Below is the picture of the deck. As I said previously it's not in bad shape. The previous owner used Behr Porch and Floor paint. We had a pretty rough winter and it's starting to chip in certain spots so I want to just re-paint it. Like I said, SW is having a 40% off sale and I know they have better quality paints. So I went there and they recommended "Deckover" it's a new product they sale, but do not make. It's made by a company they bought. However, it seems people still like the porch and floor paint. 

Also, most of the deck is covered except for the permiter which still gets some sunlight/rain. 

I just don't want to have any problems in the future. 

Thanks again for help.


----------



## Gymschu (Dec 12, 2010)

Hopefully that's most of the scraping you have to do right there. Once you start scraping, a lot more is going to come off.

Thankfully your deck is mostly undercover. I say thankfully because the previous owners did you no favors by using such a poor selection for paint in Behr. Get off as much paint as you can, perhaps do some light to medium sanding, clean off the dust and repaint. I WOULD NOT use a Deckover product. Failure rates for those are high also and redoing it in the future is next to impossible.

As for issues in the future, you can count on 'em. Decks are notorious for maintenance issues. Even the very best of products begins to fail in 2 or 3 years. Also, painting is really a poor choice for a deck. Stain is much better for horizontal surfaces, but, in your case, since it's already painted, and, I assume you don't want to strip it completely bare, repainting with SW porch and floor is your best option.


----------



## mi26 (Apr 23, 2013)

2 coats?


----------



## jeffnc (Apr 1, 2011)

Gymschu said:


> Decks are notorious for maintenance issues. Even the very best of products begins to fail in 2 or 3 years. Also, painting is really a poor choice for a deck. Stain is much better for horizontal surfaces


Specifically, penetrating oil stain, not film forming acrylic stain.

By the way, how does this Super Deck compare to other new deck "paints" on the market, such as Restore, Deckover, and Rescue It?


----------



## Jmayspaint (May 4, 2013)

jeffnc said:


> Specifically, penetrating oil stain, not film forming acrylic stain.
> 
> By the way, how does this Super Deck compare to other new deck "paints" on the market, such as Restore, Deckover, and Rescue It?
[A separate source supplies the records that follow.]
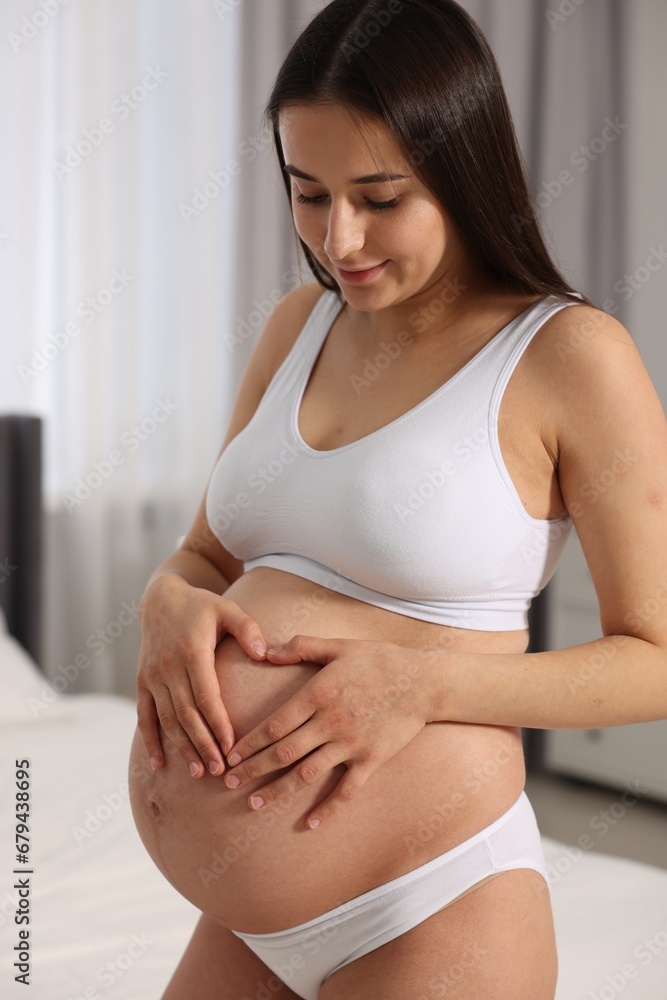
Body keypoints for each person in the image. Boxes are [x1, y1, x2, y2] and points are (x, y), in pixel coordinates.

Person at [127, 1, 667, 998]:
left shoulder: (567, 357)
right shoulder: (299, 325)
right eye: (308, 192)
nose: (338, 238)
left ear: (461, 172)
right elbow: (209, 551)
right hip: (247, 927)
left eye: (380, 197)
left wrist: (425, 683)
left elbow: (657, 658)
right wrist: (166, 596)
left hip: (429, 908)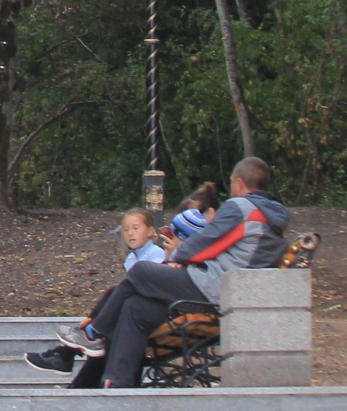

Its most similar to Deckover. Smooth consistency, similar footage. You can add walnut shells for texture.


----------



## Gymschu (Dec 12, 2010)

mi26 said:


> 2 coats?


Always 2 coats when painting.:yes:


----------



## carol.dire (Oct 11, 2014)

I used Benjamin Moore and exterior flat paint on my deck. I want to put a clear coat over the top maybe polycrylic clear gloss? Anyone know


----------



## Jmayspaint (May 4, 2013)

carol.dire said:


> I used Benjamin Moore and exterior flat paint on my deck. I want to put a clear coat over the top maybe polycrylic clear gloss? Anyone know



The only thing I know of that I would even remotely recommend for that would be the Arborcoat clear maintenance coating. 

http://www.benjaminmoore.com/Downlo..._US&np=productcatalog_datasheets/tds/TDS_0636

It's not made to go over flat paint, but flat paint isn't really made to go on a deck either. I'm assuming you mean flat house paint? 

Please let us know how this turns out, I'm curious.


----------



## Will22 (Feb 1, 2011)

The flat exterior paint is the wrong product to put on a horizontal wood deck, as it will not hold up to foot traffic or moisture penetrating from below. An application of a clear coating over it will not extend the life of it.


----------



## Jmayspaint (May 4, 2013)

Will22 said:


> The flat exterior paint is the wrong product to put on a horizontal wood deck, as it will not hold up to foot traffic or moisture penetrating from below. An application of a clear coating over it will not extend the life of it.



Your probably right. But who knows, it might do ok for a while. Stranger things have happened. 

The "correct" procedure at this point would be to remove the paint and apply a deck stain, solid or otherwise. Adding clear coat at this point could improve the chances of the paint lasting a while IMO, but it will only make it harder if and when you do have to strip it.


----------



## southernboy (Sep 30, 2014)

How can one tell if the old paint is oil-based or not?


----------



## southernboy (Sep 30, 2014)

This is what I'm facing next week in Washington DC.


----------



## Jmayspaint (May 4, 2013)

southernboy said:


> This is what I'm facing next week in Washington DC.



That sure looks like failing oil to me the way it's cracking. Can't say for sure from a pic though. A common test is to rub it with a rag dampened with denatured alcohol. If the paint softens its water base if not its oil.


----------



## southernboy (Sep 30, 2014)

Wow. That's great info. Thanks Jmayspaint. I'll look real smart when I explain to my customer how I determined the kind of paint last used.


----------



## southernboy (Sep 30, 2014)

How would you handle these cracks in the columns? Is caulk ok or do I need something else?


----------